The Victorian government plans to restore an area five times the size of Melbourne as part of a new scheme to increase conservation on private land.
The state’s energy, environment and climate change minister, Lily D’Ambrosio, has announced the government will spend $31m to revegetate parcels of private land to create habitat for endangered wildlife and capture carbon.
The scheme, known as BushBank, will fund organisations such as Greening Australia, Bush Heritage, Trust for Nature, and traditional owner groups to work with private landowners to restore habitat and increase carbon storage.
The program was included in the state’s 2020-21 budget but the Andrews government has waited until now to formally launch it.
On Monday, it will call for expressions of interest to cover the first 20,000 hectares to be restored through the scheme.
The $31m in funding available for the first stage will include $7m in grants for traditional owner corporations for restoration on country.
The government has set a target of eventually restoring 200,000 hectares of private land for conservation as part of the 20-year biodiversity strategy it launched in 2017.

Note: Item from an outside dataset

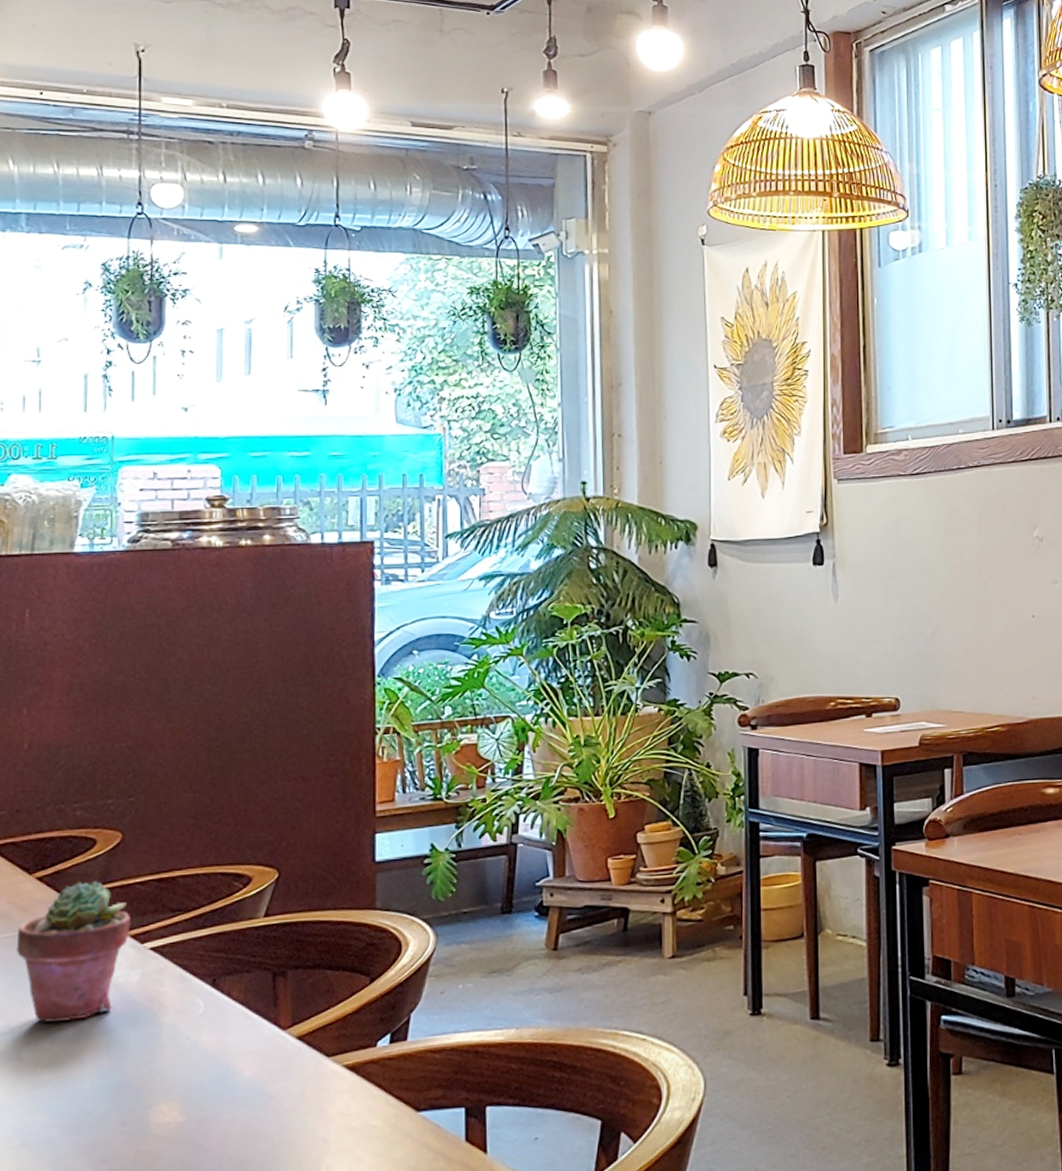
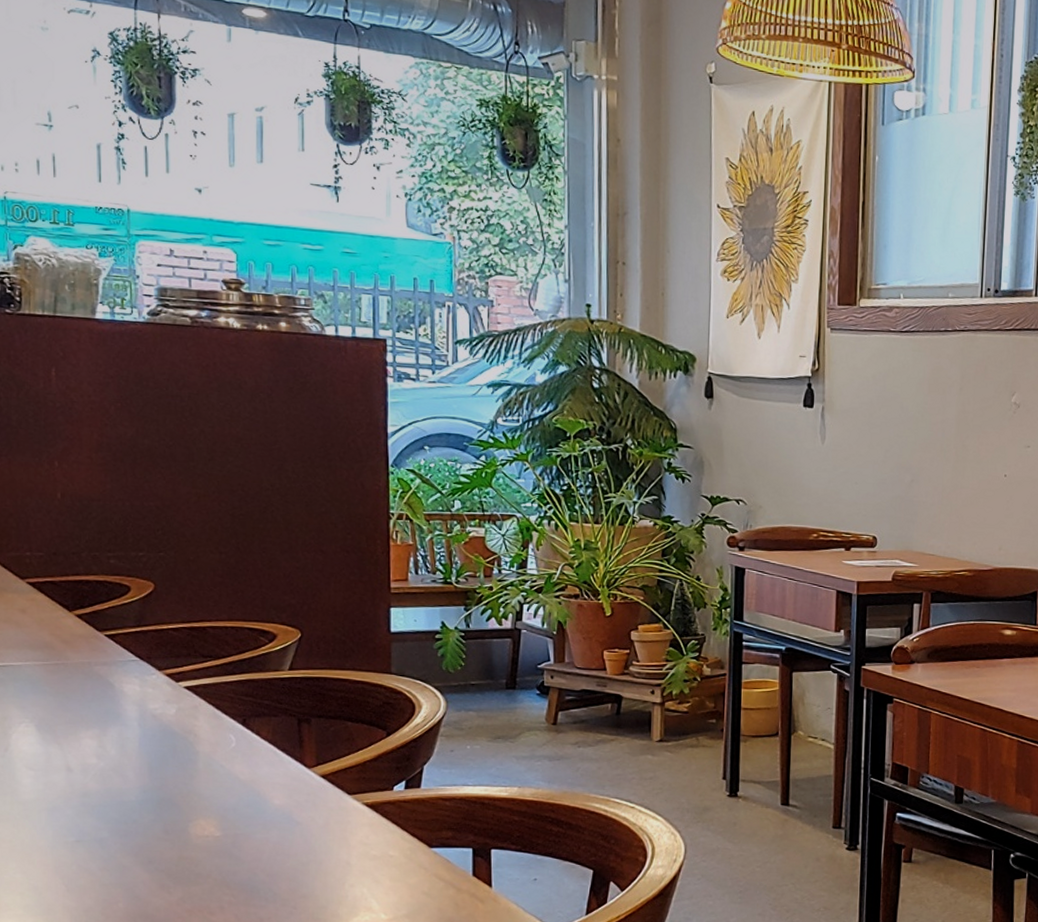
potted succulent: present [16,881,131,1023] -> none [60,623,166,742]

D’Ambrosio said it was a new approach for the state that she hoped would deliver the scale of environmental change that was needed in Victoria.
“This money is about putting trees and vegetation in the ground and projects that connect up pockets of biodiversity to create biodiversity corridors,” she said.
D’Ambrosio said the powerful owl, the southern brown bandicoot, the southern greater glider and the alpine bog skink were among the species whose habitat could be improved.
She said areas such as the Gippsland region, the state’s north-east and north-west, and land around Portland in the state’s south-west were valuable places for nature that could benefit from projects.
“This is also about the carbon storage potential of those areas,” she said.
The state has set a target of reducing its emissions by 45-50% on 2005 levels by 2030 and has a net zero by 2050 target.
The announcement comes at a time when the Andrews government has been under scrutiny for its management of threatened habitat, particular in areas affected by logging that are currently the subject of several legal challenges.
A report last year by the state’s auditor general found the Victorian environment department was unable to demonstrate it was halting the decline of threatened species.
Jody Gunn, the chief executive of the Australian Land Conservation Alliance, said the investment in private land conservation was welcome.
She said more than 60% of land in Australia was privately held but less than 2% of this area was managed for nature.
She said more support for voluntary conservation by landholders was “an essential part of securing the future of our wildlife and the health of our rivers, forests and farmland”.
“Thousands of landholders across the country have already chosen to make space for nature on their land, and it is great to see the Victorian government stepping up to invest further in private land conservation,” Gunn said.
Gunn said state governments had taken the lead on private land conservation and there was a need for more federal investment in this area.
She said the alliance was calling on parties at the federal election to commit to more funding for private land conservation in partnership with state governments.